Facebook and Instagram parent Meta, has confirmed it will introduce ad-free subscriptions for those two social media platforms in the UK. The new offering will give users a clear choice between continuing to use the services for free with ads or paying a monthly fee to remove them entirely. The subscription model (described as a ‘pay or consent’ approach) requires users either to agree to their personal data being processed for advertising purposes or to pay to avoid ads. The new changes are set to roll out in the next few weeks.
The social media giant has highlighted that those who choose the subscription will not have their data used for targeted ads. For those who stick with the free version, ad tools like ‘Why am I seeing this ad?’ and Ad Preferences will remain available so users can manage the types of ads they encounter.

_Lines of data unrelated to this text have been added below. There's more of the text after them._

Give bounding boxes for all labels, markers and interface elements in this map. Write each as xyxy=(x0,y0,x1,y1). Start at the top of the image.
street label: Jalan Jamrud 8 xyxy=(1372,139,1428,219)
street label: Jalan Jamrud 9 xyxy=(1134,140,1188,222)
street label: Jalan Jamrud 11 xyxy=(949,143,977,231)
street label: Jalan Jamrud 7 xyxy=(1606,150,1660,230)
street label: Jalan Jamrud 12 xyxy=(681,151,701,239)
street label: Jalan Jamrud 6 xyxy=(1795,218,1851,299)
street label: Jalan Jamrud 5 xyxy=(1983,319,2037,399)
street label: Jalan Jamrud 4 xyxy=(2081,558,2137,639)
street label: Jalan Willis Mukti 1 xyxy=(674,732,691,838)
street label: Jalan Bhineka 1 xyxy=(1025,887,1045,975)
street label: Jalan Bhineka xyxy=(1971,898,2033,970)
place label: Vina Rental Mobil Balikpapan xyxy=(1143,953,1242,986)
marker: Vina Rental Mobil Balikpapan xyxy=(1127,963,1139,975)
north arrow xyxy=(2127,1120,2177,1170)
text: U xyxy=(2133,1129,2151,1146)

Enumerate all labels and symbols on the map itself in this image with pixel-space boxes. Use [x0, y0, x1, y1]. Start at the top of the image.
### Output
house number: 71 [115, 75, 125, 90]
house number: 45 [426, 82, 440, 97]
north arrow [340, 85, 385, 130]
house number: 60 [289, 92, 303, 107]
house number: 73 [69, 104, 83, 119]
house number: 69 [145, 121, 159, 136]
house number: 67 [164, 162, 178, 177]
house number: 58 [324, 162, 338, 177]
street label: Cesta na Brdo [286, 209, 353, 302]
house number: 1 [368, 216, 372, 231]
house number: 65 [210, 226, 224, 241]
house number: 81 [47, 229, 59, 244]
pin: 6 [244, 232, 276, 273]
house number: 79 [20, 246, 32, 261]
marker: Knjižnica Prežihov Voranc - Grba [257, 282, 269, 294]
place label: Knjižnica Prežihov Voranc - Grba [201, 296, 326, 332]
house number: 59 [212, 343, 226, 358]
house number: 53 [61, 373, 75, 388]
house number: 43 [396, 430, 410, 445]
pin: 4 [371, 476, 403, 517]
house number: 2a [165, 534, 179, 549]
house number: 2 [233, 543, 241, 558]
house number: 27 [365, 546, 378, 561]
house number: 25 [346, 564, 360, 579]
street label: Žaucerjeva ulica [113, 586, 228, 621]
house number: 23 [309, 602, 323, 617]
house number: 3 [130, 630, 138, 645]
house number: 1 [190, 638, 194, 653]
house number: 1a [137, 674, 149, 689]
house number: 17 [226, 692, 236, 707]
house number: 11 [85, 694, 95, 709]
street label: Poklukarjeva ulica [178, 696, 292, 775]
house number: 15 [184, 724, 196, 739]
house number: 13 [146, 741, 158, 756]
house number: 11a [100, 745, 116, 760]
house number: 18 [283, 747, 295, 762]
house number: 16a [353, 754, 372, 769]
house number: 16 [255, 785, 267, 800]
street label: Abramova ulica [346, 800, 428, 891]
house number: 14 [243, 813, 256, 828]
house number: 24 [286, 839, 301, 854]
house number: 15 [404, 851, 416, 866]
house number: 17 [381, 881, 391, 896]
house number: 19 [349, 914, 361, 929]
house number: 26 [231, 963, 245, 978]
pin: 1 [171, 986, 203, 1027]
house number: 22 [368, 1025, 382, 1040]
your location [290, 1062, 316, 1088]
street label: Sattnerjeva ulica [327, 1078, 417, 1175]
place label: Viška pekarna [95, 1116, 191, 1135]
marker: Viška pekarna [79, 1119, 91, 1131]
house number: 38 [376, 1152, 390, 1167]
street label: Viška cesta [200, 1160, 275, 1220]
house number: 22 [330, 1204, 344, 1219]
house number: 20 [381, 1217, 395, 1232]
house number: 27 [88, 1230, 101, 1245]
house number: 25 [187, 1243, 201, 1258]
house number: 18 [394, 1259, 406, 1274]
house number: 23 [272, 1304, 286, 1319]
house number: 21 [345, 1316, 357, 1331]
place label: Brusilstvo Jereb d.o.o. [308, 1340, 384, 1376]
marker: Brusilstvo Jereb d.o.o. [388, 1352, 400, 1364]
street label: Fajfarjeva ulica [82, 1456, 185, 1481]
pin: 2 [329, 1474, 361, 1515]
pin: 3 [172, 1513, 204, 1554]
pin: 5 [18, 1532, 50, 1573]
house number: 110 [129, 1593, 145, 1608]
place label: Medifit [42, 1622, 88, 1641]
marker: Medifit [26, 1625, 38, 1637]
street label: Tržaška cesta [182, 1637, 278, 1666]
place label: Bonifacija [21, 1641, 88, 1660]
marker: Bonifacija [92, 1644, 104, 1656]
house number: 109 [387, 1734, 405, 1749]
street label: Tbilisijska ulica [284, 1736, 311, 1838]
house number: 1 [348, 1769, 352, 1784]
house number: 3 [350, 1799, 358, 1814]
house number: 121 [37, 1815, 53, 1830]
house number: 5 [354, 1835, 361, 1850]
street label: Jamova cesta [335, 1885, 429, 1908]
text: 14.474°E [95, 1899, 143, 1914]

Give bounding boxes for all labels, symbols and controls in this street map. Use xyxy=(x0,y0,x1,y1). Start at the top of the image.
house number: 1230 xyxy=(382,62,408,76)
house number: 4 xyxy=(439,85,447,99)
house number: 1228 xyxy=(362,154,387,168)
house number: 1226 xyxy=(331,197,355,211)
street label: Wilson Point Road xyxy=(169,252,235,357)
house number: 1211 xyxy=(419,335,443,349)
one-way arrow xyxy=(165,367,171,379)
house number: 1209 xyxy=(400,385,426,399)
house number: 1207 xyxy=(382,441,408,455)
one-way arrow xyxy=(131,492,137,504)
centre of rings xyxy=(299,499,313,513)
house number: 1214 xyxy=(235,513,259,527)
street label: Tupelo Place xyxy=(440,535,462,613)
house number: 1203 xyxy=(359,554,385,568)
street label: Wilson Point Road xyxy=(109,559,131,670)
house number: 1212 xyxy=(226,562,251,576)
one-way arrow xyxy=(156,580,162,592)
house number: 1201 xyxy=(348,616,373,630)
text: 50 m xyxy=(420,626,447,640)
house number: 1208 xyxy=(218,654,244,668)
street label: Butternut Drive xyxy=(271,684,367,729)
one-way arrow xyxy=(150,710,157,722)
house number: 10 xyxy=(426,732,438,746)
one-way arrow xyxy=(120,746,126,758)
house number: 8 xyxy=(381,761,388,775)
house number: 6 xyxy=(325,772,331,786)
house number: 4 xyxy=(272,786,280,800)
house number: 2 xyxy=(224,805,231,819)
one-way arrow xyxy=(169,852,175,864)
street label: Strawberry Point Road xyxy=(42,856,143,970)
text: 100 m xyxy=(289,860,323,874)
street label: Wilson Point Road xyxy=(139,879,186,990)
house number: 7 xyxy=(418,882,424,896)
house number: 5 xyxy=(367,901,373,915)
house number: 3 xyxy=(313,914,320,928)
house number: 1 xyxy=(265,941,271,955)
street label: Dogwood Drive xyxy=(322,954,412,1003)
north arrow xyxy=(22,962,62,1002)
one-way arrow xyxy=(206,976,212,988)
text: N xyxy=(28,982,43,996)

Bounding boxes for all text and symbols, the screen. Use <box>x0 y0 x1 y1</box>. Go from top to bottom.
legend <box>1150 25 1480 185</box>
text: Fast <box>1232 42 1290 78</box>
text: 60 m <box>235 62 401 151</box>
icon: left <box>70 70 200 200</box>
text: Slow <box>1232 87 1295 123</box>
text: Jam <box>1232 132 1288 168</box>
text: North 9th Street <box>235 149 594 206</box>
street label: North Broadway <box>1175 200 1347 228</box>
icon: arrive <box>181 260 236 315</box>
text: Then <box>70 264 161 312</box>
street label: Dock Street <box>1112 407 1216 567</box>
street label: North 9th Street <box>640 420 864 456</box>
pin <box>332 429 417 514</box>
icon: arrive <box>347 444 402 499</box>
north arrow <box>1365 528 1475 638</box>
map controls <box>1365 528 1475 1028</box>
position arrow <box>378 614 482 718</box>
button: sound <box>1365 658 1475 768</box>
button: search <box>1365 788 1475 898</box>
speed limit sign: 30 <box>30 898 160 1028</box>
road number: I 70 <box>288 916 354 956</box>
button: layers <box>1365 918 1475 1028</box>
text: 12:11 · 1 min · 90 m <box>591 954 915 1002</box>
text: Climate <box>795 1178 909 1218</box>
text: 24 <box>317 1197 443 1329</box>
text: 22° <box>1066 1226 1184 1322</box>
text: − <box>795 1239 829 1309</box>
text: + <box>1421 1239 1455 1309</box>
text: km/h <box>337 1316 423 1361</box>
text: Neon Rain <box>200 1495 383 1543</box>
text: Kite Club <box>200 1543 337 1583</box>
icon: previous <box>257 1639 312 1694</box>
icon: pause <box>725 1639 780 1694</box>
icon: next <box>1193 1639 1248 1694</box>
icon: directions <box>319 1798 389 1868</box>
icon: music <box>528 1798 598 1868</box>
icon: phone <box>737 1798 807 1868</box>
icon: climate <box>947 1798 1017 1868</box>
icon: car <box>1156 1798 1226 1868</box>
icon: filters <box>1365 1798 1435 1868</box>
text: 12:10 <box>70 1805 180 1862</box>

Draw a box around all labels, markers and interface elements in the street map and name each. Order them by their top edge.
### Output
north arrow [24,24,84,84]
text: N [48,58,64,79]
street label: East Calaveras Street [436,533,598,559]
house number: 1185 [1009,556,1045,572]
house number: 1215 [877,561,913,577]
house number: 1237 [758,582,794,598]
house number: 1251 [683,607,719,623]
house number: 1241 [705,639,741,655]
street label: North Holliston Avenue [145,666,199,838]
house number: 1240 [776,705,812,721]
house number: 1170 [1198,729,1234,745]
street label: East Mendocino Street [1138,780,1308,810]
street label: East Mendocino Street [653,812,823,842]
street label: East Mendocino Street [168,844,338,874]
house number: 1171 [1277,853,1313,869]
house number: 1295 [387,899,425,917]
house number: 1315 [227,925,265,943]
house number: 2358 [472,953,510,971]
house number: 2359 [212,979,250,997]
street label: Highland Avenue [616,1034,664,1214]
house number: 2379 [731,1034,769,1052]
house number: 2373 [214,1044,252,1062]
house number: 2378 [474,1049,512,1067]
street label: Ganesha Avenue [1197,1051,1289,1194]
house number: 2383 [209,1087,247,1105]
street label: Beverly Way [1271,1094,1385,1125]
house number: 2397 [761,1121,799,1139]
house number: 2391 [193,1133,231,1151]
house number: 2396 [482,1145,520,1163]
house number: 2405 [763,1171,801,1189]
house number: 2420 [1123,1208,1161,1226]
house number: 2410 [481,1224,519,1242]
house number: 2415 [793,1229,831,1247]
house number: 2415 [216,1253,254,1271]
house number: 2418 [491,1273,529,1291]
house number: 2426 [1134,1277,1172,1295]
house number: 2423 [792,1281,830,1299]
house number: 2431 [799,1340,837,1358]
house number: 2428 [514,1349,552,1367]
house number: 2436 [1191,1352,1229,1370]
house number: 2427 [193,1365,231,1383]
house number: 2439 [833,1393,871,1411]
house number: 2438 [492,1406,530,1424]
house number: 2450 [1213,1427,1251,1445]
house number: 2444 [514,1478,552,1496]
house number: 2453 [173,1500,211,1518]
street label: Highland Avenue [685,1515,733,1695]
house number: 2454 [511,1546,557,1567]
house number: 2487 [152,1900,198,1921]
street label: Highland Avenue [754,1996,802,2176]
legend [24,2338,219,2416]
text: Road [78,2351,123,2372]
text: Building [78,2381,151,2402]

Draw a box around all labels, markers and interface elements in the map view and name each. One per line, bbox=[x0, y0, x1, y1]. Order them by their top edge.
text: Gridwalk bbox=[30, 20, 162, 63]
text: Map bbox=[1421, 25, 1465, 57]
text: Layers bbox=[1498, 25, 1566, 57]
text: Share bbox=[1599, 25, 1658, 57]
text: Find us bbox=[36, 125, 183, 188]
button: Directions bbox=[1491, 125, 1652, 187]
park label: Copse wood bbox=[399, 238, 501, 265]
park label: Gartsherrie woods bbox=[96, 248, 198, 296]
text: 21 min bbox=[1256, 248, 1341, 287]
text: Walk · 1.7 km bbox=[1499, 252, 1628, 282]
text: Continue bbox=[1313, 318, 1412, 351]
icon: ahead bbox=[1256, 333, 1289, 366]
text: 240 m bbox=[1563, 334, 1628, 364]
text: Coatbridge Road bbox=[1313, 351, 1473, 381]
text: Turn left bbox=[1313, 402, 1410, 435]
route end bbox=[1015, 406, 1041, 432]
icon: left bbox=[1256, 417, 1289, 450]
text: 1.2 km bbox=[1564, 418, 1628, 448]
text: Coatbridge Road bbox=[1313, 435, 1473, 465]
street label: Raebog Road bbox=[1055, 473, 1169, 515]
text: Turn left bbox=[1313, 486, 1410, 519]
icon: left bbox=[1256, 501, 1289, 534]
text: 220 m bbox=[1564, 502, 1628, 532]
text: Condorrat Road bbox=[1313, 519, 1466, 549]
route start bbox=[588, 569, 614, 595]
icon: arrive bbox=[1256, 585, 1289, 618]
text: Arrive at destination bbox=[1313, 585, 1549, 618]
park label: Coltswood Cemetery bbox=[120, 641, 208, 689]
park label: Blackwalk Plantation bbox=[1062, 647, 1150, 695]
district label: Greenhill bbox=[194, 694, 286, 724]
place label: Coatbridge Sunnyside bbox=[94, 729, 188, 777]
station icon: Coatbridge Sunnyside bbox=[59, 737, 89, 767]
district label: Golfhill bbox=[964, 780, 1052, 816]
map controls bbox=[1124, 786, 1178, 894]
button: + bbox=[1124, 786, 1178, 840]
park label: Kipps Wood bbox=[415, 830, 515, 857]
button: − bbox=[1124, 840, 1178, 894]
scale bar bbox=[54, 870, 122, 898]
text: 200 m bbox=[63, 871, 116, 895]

The Mark Zuckerberg-led company has decided to set the price of its new ad-free subscription at £2.99 a month for people who sign up through the web. However, if someone chooses to subscribe using the iOS or Android apps, the cost will be slightly higher at £3.99 a month. The company explained that this difference is because Apple and Google charge extra fees on purchases made through their app stores, so the higher price is meant to cover those costs rather than being an additional charge from Meta itself.
At the same time, if a user has multiple accounts linked through Meta’s Accounts Center, an additional fee will apply, with charges set at £2 per month on the web and £3 per month on mobile for each extra account. Notably, subscriptions will cover both Facebook and Instagram simultaneously for the main account chosen. Meanwhile, the firm states that the UK subscription option is also designed to protect its ad-funded model, noting that most users are expected to continue using the free version. It adds that its ads generated £65 billion in economic activity last year (2024) and supported over 357,000 UK jobs.
Importantly, the company has already tested a similar system in the European Union (EU), though the price there was considerably higher. According to the firm, the UK’s regulatory environment allows it to set lower subscription costs, describing the British approach as more ‘pro-growth and pro-innovation’ compared with rules in the EU. Notably, in the EU, regulators have pushed back on ‘pay or consent’, arguing that it risks pressuring people into giving up their data rather than offering a genuine choice.
The development comes as the social media behemoth faces major legal challenges in both the UK and the EU over its advertising model. In the UK, the firm faces a class-action lawsuit over alleged abuse of its market position on Facebook, with the CAT certifying proceedings in February 2024 for around 45 million users and £2.1–3.1 billion in claimed damages. Parallelly in the EU, the company faced scrutiny under the Digital Markets Act for its ‘pay or consent’ model. In April 2025, the European Commission fined the company €200 million for not offering users a genuine choice, and in June 2025, the commission also warned that daily fines could follow if compliance issues from November 2024 were not addressed.